-------- DATA FOR THIS EXERCISE --------

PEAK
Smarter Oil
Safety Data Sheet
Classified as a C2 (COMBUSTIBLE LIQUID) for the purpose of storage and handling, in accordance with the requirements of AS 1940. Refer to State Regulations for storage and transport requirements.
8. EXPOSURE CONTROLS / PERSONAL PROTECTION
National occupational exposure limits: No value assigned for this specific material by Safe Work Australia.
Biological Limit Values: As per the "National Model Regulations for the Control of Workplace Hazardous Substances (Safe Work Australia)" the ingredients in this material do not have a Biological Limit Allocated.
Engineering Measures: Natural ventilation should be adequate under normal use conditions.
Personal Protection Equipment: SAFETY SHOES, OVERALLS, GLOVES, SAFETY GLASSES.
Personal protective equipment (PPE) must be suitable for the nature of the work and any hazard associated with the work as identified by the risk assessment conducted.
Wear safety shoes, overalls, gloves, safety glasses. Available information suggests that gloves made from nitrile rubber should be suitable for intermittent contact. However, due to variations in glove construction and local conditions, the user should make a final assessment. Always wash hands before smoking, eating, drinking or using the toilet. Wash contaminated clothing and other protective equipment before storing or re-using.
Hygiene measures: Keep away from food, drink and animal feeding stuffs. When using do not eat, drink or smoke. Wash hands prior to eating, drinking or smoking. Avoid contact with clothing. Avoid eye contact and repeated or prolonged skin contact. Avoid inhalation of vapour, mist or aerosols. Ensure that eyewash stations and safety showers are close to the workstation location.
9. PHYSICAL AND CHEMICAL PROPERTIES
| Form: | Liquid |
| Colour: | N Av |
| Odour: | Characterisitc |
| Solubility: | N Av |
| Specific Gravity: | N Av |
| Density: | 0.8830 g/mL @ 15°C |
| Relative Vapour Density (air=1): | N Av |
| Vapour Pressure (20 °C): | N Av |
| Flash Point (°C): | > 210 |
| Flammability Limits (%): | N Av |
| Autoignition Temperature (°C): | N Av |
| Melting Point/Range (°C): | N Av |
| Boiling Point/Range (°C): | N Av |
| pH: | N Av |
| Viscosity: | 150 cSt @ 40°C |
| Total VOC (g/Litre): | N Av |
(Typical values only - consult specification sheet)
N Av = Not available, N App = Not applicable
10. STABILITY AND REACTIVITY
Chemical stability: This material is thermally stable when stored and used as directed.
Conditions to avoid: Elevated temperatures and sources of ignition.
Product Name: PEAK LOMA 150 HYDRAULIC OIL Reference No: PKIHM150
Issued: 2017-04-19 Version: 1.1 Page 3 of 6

--------

Each record above should be returned exactly as written.

### SOLUTION TO THE PROBLEM
PEAK
Smarter Oil
Safety Data Sheet
Classified as a C2 (COMBUSTIBLE LIQUID) for the purpose of storage and handling, in accordance with the requirements of AS 1940. Refer to State Regulations for storage and transport requirements.
8. EXPOSURE CONTROLS / PERSONAL PROTECTION
National occupational exposure limits: No value assigned for this specific material by Safe Work Australia.
Biological Limit Values: As per the "National Model Regulations for the Control of Workplace Hazardous Substances (Safe Work Australia)" the ingredients in this material do not have a Biological Limit Allocated.
Engineering Measures: Natural ventilation should be adequate under normal use conditions.
Personal Protection Equipment: SAFETY SHOES, OVERALLS, GLOVES, SAFETY GLASSES.
Personal protective equipment (PPE) must be suitable for the nature of the work and any hazard associated with the work as identified by the risk assessment conducted.
Wear safety shoes, overalls, gloves, safety glasses. Available information suggests that gloves made from nitrile rubber should be suitable for intermittent contact. However, due to variations in glove construction and local conditions, the user should make a final assessment. Always wash hands before smoking, eating, drinking or using the toilet. Wash contaminated clothing and other protective equipment before storing or re-using.
Hygiene measures: Keep away from food, drink and animal feeding stuffs. When using do not eat, drink or smoke. Wash hands prior to eating, drinking or smoking. Avoid contact with clothing. Avoid eye contact and repeated or prolonged skin contact. Avoid inhalation of vapour, mist or aerosols. Ensure that eyewash stations and safety showers are close to the workstation location.
9. PHYSICAL AND CHEMICAL PROPERTIES
| Form: | Liquid |
| Colour: | N Av |
| Odour: | Characterisitc |
| Solubility: | N Av |
| Specific Gravity: | N Av |
| Density: | 0.8830 g/mL @ 15°C |
| Relative Vapour Density (air=1): | N Av |
| Vapour Pressure (20 °C): | N Av |
| Flash Point (°C): | > 210 |
| Flammability Limits (%): | N Av |
| Autoignition Temperature (°C): | N Av |
| Melting Point/Range (°C): | N Av |
| Boiling Point/Range (°C): | N Av |
| pH: | N Av |
| Viscosity: | 150 cSt @ 40°C |
| Total VOC (g/Litre): | N Av |
(Typical values only - consult specification sheet)
N Av = Not available, N App = Not applicable
10. STABILITY AND REACTIVITY
Chemical stability: This material is thermally stable when stored and used as directed.
Conditions to avoid: Elevated temperatures and sources of ignition.
Product Name: PEAK LOMA 150 HYDRAULIC OIL Reference No: PKIHM150
Issued: 2017-04-19 Version: 1.1 Page 3 of 6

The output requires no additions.